RKG said:
You have encountered the phenomenon of hysteresis. Just tighten the squelch a tad more. This is normal.
What I don't like is there tends to be way too much hysteresis designed into the squelch circuit. This often forces me to modify the squelch circuit by either removing or backing off the amount of hysteresis to tailor it to my liking. What I like best is there should be just enough hysteresis to keep the squelch more or less stable at the threshold and no more than that. Any more hysteresis gets in the way of reliably opening on a weak signal that's just barely above the threshold.
Here's a simple test you can try to test the effect of hysteresis:
1. Program in a NOAA weather frequency into an available channel in the scanner. Try to find one that's slightly weak and scratchy in your area but still readable. If there's no NOAA WX broadcast in your area (unlikely but still possible), find an active ham repeater in the 2m and 440 bands. You need a weak but still readable signal that's transmitting continously while you try this experiment.
2. Set the squelch all the way tight or somewhere in between the threshold and all the way tight and just below where it squelches out the weak broadcast you're listening to. Leave the squelch control set at this position. The squelch needs to be open and you need to listen to the weak signal. Instead of playing with the squelch adjustment, we'll be listening to the weak signal while we play with the received signal strength in the next steps.
3. Slowly and carefully decrease the level of signal being received by the scanner. If it's a handheld scanner, you can do this by moving the scanner and finding a "dead spot". The trick is to do this SLOWLY so you notice the signal getting noisier (weaker) and then the squelch eventually closes on the signal. Note the relative amount of noisiness (noise quieting level) of the signal when the squelch finally closes. DO NOT ADJUST THE SQUELCH CONTROL to open the squelch again. Leave the squelch control set where it is.
4. Slowly and carefully INCREASE the level of signal being received by the scanner. With a handheld scanner, slowly and carefully move out of the dead spot found earlier and note the amount of noise quieting heard on the signal when the squelch finally opens again.

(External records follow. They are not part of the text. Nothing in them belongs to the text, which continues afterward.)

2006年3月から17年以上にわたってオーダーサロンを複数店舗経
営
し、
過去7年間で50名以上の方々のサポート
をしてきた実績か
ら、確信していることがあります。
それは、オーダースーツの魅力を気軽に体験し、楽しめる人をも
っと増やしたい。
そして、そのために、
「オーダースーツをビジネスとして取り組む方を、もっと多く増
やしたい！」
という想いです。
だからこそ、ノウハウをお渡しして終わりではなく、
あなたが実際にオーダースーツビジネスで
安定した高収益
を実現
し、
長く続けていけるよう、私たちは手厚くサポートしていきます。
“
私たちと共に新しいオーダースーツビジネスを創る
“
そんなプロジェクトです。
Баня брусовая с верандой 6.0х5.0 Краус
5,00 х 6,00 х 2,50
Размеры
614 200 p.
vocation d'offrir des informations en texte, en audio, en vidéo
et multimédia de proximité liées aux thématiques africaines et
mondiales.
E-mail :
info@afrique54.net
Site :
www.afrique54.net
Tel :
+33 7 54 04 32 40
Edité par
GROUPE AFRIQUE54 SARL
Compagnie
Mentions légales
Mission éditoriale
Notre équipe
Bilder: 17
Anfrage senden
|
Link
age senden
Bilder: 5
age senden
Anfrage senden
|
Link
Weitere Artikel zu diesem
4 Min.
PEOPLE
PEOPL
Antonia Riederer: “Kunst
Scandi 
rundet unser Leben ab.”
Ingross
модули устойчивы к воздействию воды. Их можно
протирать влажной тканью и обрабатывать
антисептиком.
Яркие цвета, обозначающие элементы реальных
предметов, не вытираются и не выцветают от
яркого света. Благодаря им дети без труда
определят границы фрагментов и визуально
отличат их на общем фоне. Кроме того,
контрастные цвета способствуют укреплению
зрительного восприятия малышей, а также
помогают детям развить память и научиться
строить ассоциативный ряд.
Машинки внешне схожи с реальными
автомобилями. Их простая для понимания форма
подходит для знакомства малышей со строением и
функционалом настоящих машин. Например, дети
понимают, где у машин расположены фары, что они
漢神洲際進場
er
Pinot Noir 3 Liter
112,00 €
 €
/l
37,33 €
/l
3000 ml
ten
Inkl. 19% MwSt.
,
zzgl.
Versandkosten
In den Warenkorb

5. Try moving in and out of the dead spot in the signal several times, trying different squelch settings. Note the relative amount of noise quieting level heard when the squelch closes on a fading signal and when the squelch finally opens again on the signal as it gets stronger again.
With scanners that have LOTS of hysteresis in the squelch circuit, the signal will have to get MUCH stronger than it was when the signal was fading out to where the squelch closed on the weak signal. I've seen some cases in a couple of scanners where the amount of hysteresis was so great that a signal would become almost all noise before the squelch would finally close and then wouldn't open again until the signal was nearly dead full quieting (DFQ) and very strong.

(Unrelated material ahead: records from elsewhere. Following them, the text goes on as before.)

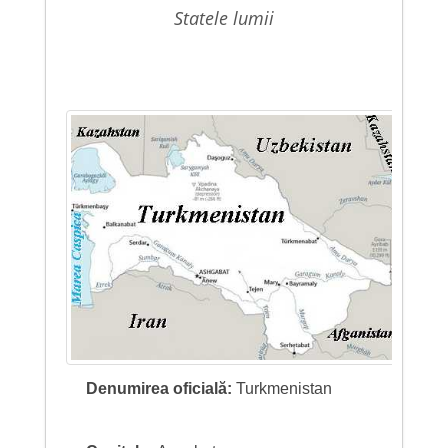
statele lumii
Denumirea oficială:
Turkmenistan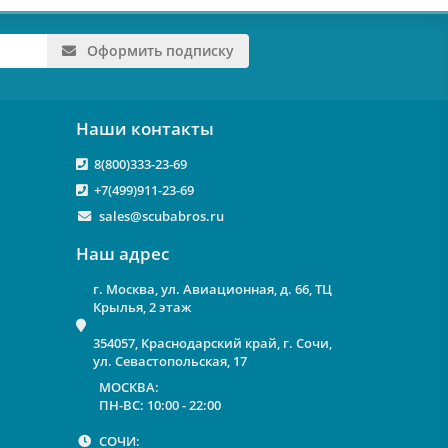
Оформить подписку
Наши контакты
8(800)333-23-69
+7(499)911-23-69
sales@scubabros.ru
Наш адрес
г. Москва, ул. Авиационная, д. 66, ТЦ
Крылья, 2 этаж
354057, Краснодарский край, г. Сочи,
ул. Севастопольская, 17
МОСКВА:
ПН-ВС: 10:00 - 22:00
СОЧИ: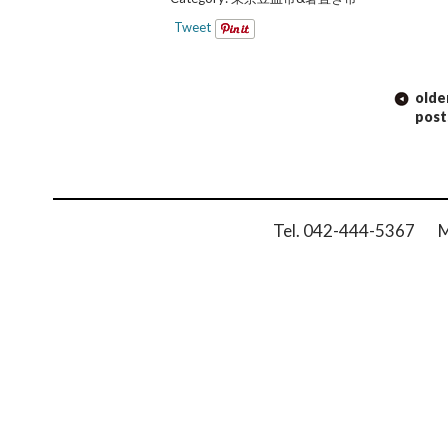
Tweet
POST
olde
NAVIGATION
post
Tel. 042-444-5367 Ma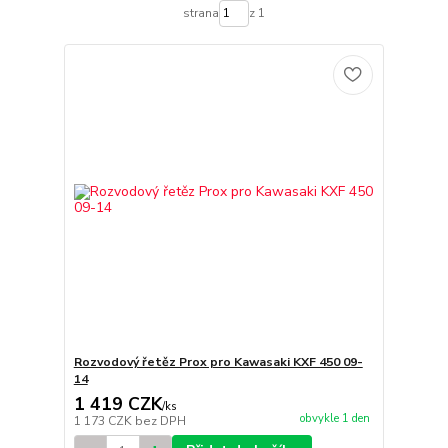
strana
z 1
Rozvodový řetěz Prox pro Kawasaki KXF 450 09-
14
1 419 CZK
/
ks
obvykle 1 den
1 173 CZK
bez DPH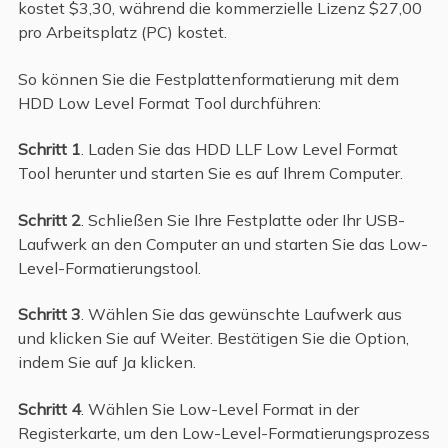
kostet $3,30, während die kommerzielle Lizenz $27,00
pro Arbeitsplatz (PC) kostet.
So können Sie die Festplattenformatierung mit dem
HDD Low Level Format Tool durchführen:
Schritt 1
. Laden Sie das HDD LLF Low Level Format
Tool herunter und starten Sie es auf Ihrem Computer.
Schritt 2
. Schließen Sie Ihre Festplatte oder Ihr USB-
Laufwerk an den Computer an und starten Sie das Low-
Level-Formatierungstool.
Schritt 3
. Wählen Sie das gewünschte Laufwerk aus
und klicken Sie auf Weiter. Bestätigen Sie die Option,
indem Sie auf Ja klicken.
Schritt 4
. Wählen Sie Low-Level Format in der
Registerkarte, um den Low-Level-Formatierungsprozess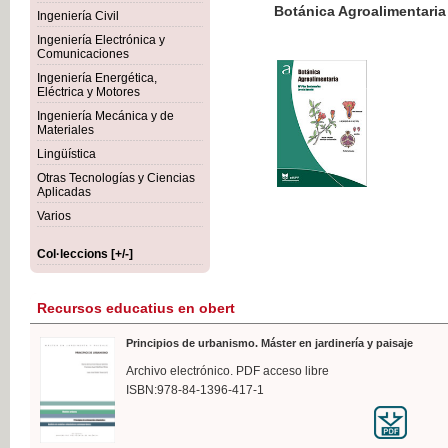
Botánica Agroalimentaria
Ingeniería Civil
Ingeniería Electrónica y
Comunicaciones
Ingeniería Energética,
Eléctrica y Motores
35,
Ingeniería Mecánica y de
IVA I
Materiales
Lingüística
Otras Tecnologías y Ciencias
Aplicadas
Varios
Col·leccions [+/-]
Recursos educatius en obert
Principios de urbanismo. Máster en jardinería y paisaje
Archivo electrónico. PDF acceso libre
ISBN:978-84-1396-417-1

Where I've seen too much hysteresis be a problem is when there's a weak but still readable signal on a channel and the squelch would stay open on it if it were already open to begin with but it never opens because there's never enough signal to open it in the first place. This drives me nuts and eventually forces me to optimize the hysteresis in the circuit. The excessive amount of hysteresis gets in the way of reliable squelch operation.
I recall many old Regency scanners back in the 70's and 80's were designed with absolutely NO hysteresis whatsoever. What was good about these circuits was that if a signal was strong enough to be above the threshold, you heard it. If it was below the threshold, you didn't. The squelch would reliably hold open on a weak signal provided it stayed above the threshold level. The bad part was when a signal was weak and hovering around the threshold, causing the squech to constantly chatter or sputter or just crackle as the signal was just strong enough to partially crack it open. These squelch circuits could have been helped a lot by just a little bit of hysteresis...add in just enough to get rid of instability at the threshold but not enough to get in the way.

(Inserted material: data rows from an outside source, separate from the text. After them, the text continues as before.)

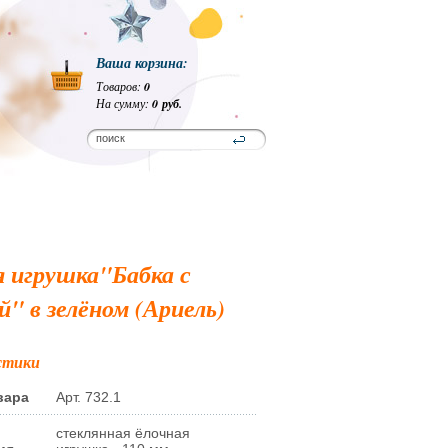
Ваша корзина:
Товаров:
0
На сумму:
0 руб.
 игрушка"Бабка с
й" в зелёном (Ариель)
стики
вара
Арт. 732.1
стеклянная ёлочная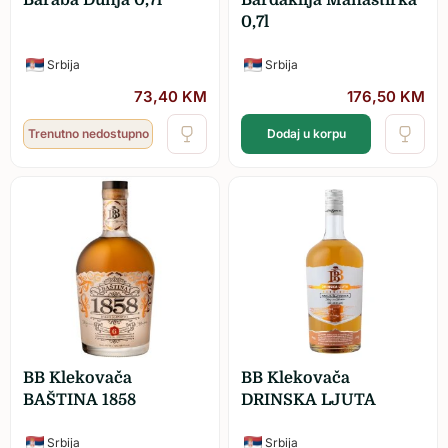
0,7l
Srbija
Srbija
73,40
KM
176,50
KM
Trenutno nedostupno
Dodaj u korpu
BB Klekovača
BB Klekovača
BAŠTINA 1858
DRINSKA LJUTA
Srbija
Srbija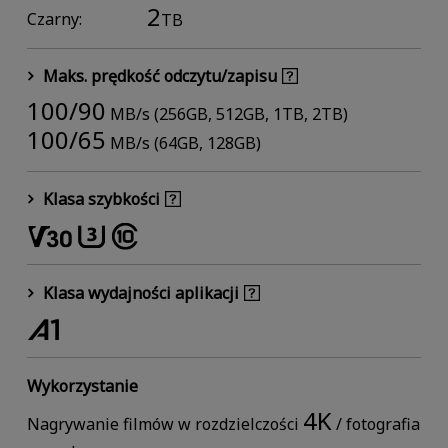
2
Czarny:
TB
Maks. prędkość odczytu/zapisu
100/90
MB/s (256GB, 512GB, 1TB, 2TB)
100/65
MB/s (64GB, 128GB)
Klasa szybkości
Klasa wydajności aplikacji
Wykorzystanie
4K
Nagrywanie filmów w rozdzielczości
/ fotografia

If you've got a scanner with NO hysteresis at all in the squelch, it will have no "dead zone" like a circuit with lots of hysteresis will. You'll notice the tendency to chatter or sputter open and closed as the weak signal hovers around the threshold.
I've found a lot of well designed 2-way radios have just enough hysteresis in their squelch circuits to get rid of the tendency to chatter at the threshold and NO MORE THAN THAT. The exact amount of hysteresis has been optimized for the particluar design. I've found from experience over the years that this is the amount of hysteresis I like best.